Quantum field kinetics of QCD: Quark-gluon transport theory for light-cone-dominated processes

Abstract

A quantum-kinetic formalism is developed to study the dynamical interplay of quantum and statistical kinetic properties of nonequilibrium multiparton systems produced in high-energy QCD processes. The approach provides the means to follow the quantum dynamics in both space-time and energy-momentum, starting from an arbitrary initial configuration of high-momentum quarks and gluons. Using a generalized functional integral representation and adopting the "closed-time-path" Green function techniques, a self-consistent set of equations of motions is obtained: a Ginzburg-Landau equation for a possible color background field, and Dyson-Schwinger equations for the two-point functions of the gluon and quark fields.

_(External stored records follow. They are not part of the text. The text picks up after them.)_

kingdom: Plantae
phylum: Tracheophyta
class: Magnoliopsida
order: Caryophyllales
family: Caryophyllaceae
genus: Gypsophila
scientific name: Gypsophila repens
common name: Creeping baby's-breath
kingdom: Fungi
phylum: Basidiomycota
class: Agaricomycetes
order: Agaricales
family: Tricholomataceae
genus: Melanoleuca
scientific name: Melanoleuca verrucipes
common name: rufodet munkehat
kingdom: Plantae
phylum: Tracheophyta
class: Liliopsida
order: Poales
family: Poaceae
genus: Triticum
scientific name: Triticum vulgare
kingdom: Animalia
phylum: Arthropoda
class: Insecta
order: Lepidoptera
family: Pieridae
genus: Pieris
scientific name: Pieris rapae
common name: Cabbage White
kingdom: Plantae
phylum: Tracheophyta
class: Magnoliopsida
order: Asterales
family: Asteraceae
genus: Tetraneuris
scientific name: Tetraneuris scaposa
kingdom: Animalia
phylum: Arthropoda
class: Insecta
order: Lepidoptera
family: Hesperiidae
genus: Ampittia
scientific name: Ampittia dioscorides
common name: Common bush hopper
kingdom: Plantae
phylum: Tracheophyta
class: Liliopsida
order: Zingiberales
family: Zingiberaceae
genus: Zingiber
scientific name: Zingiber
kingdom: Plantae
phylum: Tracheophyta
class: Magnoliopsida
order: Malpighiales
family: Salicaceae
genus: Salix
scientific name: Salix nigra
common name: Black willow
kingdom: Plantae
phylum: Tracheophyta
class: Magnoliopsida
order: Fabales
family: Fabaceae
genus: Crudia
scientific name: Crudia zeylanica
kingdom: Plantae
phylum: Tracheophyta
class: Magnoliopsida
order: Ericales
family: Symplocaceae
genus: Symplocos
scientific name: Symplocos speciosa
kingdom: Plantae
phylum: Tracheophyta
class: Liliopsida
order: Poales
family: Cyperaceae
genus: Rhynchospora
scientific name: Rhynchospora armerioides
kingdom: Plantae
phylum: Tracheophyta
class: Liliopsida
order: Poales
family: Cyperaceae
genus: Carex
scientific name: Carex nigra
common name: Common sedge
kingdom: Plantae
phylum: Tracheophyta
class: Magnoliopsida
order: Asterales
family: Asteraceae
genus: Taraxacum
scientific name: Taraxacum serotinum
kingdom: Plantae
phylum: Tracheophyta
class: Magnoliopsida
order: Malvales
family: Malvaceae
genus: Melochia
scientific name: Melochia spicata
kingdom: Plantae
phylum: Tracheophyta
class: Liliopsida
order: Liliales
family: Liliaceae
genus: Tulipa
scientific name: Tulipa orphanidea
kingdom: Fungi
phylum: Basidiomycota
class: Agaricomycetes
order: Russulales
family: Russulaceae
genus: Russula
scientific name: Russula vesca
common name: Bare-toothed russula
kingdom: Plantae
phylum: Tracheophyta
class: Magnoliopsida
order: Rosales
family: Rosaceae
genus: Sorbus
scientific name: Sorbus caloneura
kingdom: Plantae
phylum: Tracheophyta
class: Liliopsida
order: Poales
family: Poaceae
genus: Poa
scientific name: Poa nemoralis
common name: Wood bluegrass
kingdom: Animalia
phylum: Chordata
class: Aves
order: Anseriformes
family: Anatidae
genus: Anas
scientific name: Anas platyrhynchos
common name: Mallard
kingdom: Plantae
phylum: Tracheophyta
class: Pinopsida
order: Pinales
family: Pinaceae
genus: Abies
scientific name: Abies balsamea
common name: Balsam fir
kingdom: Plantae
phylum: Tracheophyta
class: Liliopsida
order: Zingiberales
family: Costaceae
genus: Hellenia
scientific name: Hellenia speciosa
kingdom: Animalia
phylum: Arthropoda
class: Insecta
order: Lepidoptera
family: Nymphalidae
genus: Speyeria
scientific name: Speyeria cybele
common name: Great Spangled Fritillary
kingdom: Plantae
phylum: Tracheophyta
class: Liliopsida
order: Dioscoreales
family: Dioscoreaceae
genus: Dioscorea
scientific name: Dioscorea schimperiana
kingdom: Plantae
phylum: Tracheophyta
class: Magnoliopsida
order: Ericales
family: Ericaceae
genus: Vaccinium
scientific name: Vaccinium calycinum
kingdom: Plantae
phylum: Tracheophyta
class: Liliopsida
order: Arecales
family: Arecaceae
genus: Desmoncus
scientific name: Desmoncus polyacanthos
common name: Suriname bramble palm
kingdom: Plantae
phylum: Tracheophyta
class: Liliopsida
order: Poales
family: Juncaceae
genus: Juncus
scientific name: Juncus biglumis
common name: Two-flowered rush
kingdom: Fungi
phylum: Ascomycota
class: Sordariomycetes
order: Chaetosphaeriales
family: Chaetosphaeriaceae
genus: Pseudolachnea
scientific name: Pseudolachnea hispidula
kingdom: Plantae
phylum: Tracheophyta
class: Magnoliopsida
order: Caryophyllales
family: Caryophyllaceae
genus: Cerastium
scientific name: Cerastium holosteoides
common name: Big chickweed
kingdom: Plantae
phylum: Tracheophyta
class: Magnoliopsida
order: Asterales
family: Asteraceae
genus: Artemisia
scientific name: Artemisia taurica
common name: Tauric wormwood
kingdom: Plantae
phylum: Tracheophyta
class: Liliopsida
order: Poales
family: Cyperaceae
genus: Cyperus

By exploiting the "two-scale nature" of light-cone-dominated QCD processes, i.e., the separation between the quantum scale that specifies the range of short-distance quantum fluctuations, and the kinetic scale that characterizes the range of statistical binary interactions, the quantum field equations of motion are converted into a corresponding set of "renormalization equations" and "transport equations." The former describe renormalization and dissipation effects through the evolution of the spectral density of individual, dressed partons, whereas the latter determine the statistical occurrence of scattering processes among these dressed partons. The renormalization equations and the transport equations are coupled, and, hence, must be solved self-consistently. This amounts to evolving the multiparton system, from a specified initial configuration, in time and full seven-dimensional phase space, constrained by the Heisenberg uncertainty principle. This quantum-kinetic description provides a probabilistic interpretation and is, therefore, of important practical value for the solution of the dynamical equations of motion, suggesting, for instance, the possibility of simulating the multiparticle dynamics with Monte Carlo methods.